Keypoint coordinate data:

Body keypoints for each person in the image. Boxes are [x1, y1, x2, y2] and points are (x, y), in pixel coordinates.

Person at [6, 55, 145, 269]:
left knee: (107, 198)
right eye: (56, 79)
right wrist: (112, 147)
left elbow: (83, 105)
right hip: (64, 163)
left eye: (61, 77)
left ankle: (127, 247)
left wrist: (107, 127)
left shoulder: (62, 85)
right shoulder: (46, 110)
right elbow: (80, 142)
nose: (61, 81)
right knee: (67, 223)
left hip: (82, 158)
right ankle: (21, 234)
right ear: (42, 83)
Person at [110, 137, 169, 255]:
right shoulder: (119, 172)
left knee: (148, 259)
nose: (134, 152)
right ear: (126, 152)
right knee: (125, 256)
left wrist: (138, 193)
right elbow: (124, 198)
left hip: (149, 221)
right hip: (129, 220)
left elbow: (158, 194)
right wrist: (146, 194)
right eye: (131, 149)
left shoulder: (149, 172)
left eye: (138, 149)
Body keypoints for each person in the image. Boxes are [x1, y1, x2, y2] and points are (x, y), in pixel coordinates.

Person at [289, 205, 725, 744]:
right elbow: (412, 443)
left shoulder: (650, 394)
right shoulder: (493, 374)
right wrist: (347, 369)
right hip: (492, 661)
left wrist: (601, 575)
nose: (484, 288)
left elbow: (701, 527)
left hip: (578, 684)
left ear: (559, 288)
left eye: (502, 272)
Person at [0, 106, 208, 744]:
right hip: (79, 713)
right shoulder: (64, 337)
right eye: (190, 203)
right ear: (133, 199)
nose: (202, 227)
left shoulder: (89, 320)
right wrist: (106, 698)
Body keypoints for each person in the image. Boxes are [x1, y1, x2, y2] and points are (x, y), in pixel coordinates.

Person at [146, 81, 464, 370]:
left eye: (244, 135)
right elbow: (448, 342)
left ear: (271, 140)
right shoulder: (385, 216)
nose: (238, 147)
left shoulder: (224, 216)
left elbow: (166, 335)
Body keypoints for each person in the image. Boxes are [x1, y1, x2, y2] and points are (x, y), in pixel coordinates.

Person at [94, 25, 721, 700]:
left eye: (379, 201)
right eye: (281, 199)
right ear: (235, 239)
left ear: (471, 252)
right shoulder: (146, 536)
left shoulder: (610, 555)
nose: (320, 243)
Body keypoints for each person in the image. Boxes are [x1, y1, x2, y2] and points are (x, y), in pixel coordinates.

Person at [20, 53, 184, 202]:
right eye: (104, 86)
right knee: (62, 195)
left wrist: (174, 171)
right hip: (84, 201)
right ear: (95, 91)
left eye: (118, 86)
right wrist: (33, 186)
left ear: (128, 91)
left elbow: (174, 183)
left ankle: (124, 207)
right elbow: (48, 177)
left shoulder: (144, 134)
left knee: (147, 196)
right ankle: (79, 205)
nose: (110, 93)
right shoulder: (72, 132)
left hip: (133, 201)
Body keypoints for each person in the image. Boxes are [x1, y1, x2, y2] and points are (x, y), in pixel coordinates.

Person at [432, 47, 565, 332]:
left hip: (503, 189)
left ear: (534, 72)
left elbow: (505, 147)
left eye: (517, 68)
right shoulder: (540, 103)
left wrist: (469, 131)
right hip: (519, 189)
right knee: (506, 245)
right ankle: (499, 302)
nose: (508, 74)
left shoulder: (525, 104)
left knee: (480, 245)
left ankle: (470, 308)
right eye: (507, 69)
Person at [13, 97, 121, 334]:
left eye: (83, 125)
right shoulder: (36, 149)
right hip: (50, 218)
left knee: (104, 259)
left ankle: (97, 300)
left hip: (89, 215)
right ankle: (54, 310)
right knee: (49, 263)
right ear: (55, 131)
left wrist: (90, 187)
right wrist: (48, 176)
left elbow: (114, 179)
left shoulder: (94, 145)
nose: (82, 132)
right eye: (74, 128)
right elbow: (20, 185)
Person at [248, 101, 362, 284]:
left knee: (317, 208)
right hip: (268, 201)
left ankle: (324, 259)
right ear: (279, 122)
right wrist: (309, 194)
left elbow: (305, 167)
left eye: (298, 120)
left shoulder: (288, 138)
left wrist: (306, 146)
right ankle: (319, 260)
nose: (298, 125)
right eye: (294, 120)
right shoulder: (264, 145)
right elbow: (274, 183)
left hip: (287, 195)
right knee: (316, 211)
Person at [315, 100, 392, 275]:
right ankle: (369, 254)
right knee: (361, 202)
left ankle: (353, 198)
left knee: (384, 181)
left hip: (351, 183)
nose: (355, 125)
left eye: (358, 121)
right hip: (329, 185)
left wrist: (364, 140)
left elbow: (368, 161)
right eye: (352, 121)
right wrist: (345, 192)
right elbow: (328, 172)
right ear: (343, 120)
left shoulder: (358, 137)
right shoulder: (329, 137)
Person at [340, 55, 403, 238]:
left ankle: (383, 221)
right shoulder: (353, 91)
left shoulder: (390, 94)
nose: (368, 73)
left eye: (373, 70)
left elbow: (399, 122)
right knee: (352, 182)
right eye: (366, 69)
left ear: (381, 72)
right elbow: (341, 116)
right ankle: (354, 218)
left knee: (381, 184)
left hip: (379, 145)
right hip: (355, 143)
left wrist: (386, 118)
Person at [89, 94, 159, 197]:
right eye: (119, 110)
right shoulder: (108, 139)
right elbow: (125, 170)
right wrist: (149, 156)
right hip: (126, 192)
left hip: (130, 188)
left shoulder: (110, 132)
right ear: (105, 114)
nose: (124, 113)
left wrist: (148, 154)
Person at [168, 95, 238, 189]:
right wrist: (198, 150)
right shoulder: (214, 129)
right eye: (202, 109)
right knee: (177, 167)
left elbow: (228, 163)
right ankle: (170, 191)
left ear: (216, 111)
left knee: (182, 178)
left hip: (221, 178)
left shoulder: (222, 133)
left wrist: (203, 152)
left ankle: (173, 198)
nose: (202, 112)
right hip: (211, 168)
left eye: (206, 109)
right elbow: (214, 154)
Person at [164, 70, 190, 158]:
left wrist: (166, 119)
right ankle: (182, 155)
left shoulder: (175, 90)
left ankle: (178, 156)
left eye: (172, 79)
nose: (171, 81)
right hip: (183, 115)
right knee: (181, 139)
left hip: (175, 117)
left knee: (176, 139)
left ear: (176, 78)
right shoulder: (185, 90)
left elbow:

» **Work order**
Produce an exact copy of the entries above.

» **Response to the task**
Body keypoints for each person in the image. Boxes are [x1, y1, x2, y2] and points are (x, y), in pixel coordinates.

Person at [6, 55, 145, 269]:
left knee: (107, 198)
right eye: (56, 79)
right wrist: (112, 147)
left elbow: (83, 105)
right hip: (64, 163)
left eye: (61, 77)
left ankle: (127, 247)
left wrist: (107, 127)
left shoulder: (62, 85)
right shoulder: (46, 110)
right elbow: (80, 142)
nose: (61, 81)
right knee: (67, 223)
left hip: (82, 158)
right ankle: (21, 234)
right ear: (42, 83)
Person at [110, 137, 169, 255]:
right shoulder: (119, 172)
left knee: (148, 259)
nose: (134, 152)
right ear: (126, 152)
right knee: (125, 256)
left wrist: (138, 193)
right elbow: (124, 198)
left hip: (149, 221)
right hip: (129, 220)
left elbow: (158, 194)
right wrist: (146, 194)
right eye: (131, 149)
left shoulder: (149, 172)
left eye: (138, 149)
Body keypoints for each person in the image. Boxes are [x1, y1, x2, y2] and points are (x, y), in pixel coordinates.

Person at [289, 205, 725, 744]:
right elbow: (412, 443)
left shoulder: (650, 394)
right shoulder: (493, 374)
right wrist: (347, 369)
right hip: (492, 661)
left wrist: (601, 575)
nose: (484, 288)
left elbow: (701, 527)
left hip: (578, 684)
left ear: (559, 288)
left eye: (502, 272)
Person at [0, 106, 208, 744]:
right hip: (79, 713)
right shoulder: (64, 337)
right eye: (190, 203)
right ear: (133, 199)
nose: (202, 227)
left shoulder: (89, 320)
right wrist: (106, 698)
Body keypoints for each person in the image. Boxes are [x1, y1, x2, y2] and points are (x, y), in pixel coordinates.

Person at [146, 81, 464, 370]:
left eye: (244, 135)
right elbow: (448, 342)
left ear: (271, 140)
right shoulder: (385, 216)
nose: (238, 147)
left shoulder: (224, 216)
left elbow: (166, 335)
Body keypoints for each person in the image. Boxes are [x1, y1, x2, y2] and points are (x, y), in pixel coordinates.

Person at [94, 25, 721, 700]:
left eye: (379, 201)
right eye: (281, 199)
right ear: (235, 239)
left ear: (471, 252)
right shoulder: (146, 536)
left shoulder: (610, 555)
nose: (320, 243)
Body keypoints for each person in the image. Boxes are [x1, y1, x2, y2] and points are (x, y), in pixel coordinates.

Person at [20, 53, 184, 202]:
right eye: (104, 86)
right knee: (62, 195)
left wrist: (174, 171)
right hip: (84, 201)
right ear: (95, 91)
left eye: (118, 86)
right wrist: (33, 186)
left ear: (128, 91)
left elbow: (174, 183)
left ankle: (124, 207)
right elbow: (48, 177)
left shoulder: (144, 134)
left knee: (147, 196)
right ankle: (79, 205)
nose: (110, 93)
right shoulder: (72, 132)
left hip: (133, 201)
Body keypoints for each person in the image. Boxes are [x1, y1, x2, y2] and points are (x, y), in pixel coordinates.

Person at [432, 47, 565, 332]:
left hip: (503, 189)
left ear: (534, 72)
left elbow: (505, 147)
left eye: (517, 68)
right shoulder: (540, 103)
left wrist: (469, 131)
right hip: (519, 189)
right knee: (506, 245)
right ankle: (499, 302)
nose: (508, 74)
left shoulder: (525, 104)
left knee: (480, 245)
left ankle: (470, 308)
right eye: (507, 69)
Person at [13, 97, 121, 334]:
left eye: (83, 125)
right shoulder: (36, 149)
right hip: (50, 218)
left knee: (104, 259)
left ankle: (97, 300)
left hip: (89, 215)
right ankle: (54, 310)
right knee: (49, 263)
right ear: (55, 131)
left wrist: (90, 187)
right wrist: (48, 176)
left elbow: (114, 179)
left shoulder: (94, 145)
nose: (82, 132)
right eye: (74, 128)
right elbow: (20, 185)
Person at [248, 101, 362, 284]:
left knee: (317, 208)
right hip: (268, 201)
left ankle: (324, 259)
right ear: (279, 122)
right wrist: (309, 194)
left elbow: (305, 167)
left eye: (298, 120)
left shoulder: (288, 138)
left wrist: (306, 146)
right ankle: (319, 260)
nose: (298, 125)
right eye: (294, 120)
right shoulder: (264, 145)
right elbow: (274, 183)
left hip: (287, 195)
right knee: (316, 211)
Person at [315, 100, 392, 275]:
right ankle: (369, 254)
right knee: (361, 202)
left ankle: (353, 198)
left knee: (384, 181)
left hip: (351, 183)
nose: (355, 125)
left eye: (358, 121)
right hip: (329, 185)
left wrist: (364, 140)
left elbow: (368, 161)
right eye: (352, 121)
right wrist: (345, 192)
right elbow: (328, 172)
right ear: (343, 120)
left shoulder: (358, 137)
right shoulder: (329, 137)
Person at [340, 55, 403, 238]:
left ankle: (383, 221)
right shoulder: (353, 91)
left shoulder: (390, 94)
nose: (368, 73)
left eye: (373, 70)
left elbow: (399, 122)
right knee: (352, 182)
right eye: (366, 69)
left ear: (381, 72)
right elbow: (341, 116)
right ankle: (354, 218)
left knee: (381, 184)
left hip: (379, 145)
right hip: (355, 143)
left wrist: (386, 118)
Person at [89, 94, 159, 197]:
right eye: (119, 110)
right shoulder: (108, 139)
right elbow: (125, 170)
right wrist: (149, 156)
right hip: (126, 192)
left hip: (130, 188)
left shoulder: (110, 132)
right ear: (105, 114)
nose: (124, 113)
left wrist: (148, 154)
Person at [168, 95, 238, 189]:
right wrist: (198, 150)
right shoulder: (214, 129)
right eye: (202, 109)
right knee: (177, 167)
left elbow: (228, 163)
right ankle: (170, 191)
left ear: (216, 111)
left knee: (182, 178)
left hip: (221, 178)
left shoulder: (222, 133)
left wrist: (203, 152)
left ankle: (173, 198)
nose: (202, 112)
right hip: (211, 168)
left eye: (206, 109)
right elbow: (214, 154)
Person at [164, 70, 190, 158]:
left wrist: (166, 119)
right ankle: (182, 155)
left shoulder: (175, 90)
left ankle: (178, 156)
left eye: (172, 79)
nose: (171, 81)
right hip: (183, 115)
right knee: (181, 139)
left hip: (175, 117)
left knee: (176, 139)
left ear: (176, 78)
right shoulder: (185, 90)
left elbow:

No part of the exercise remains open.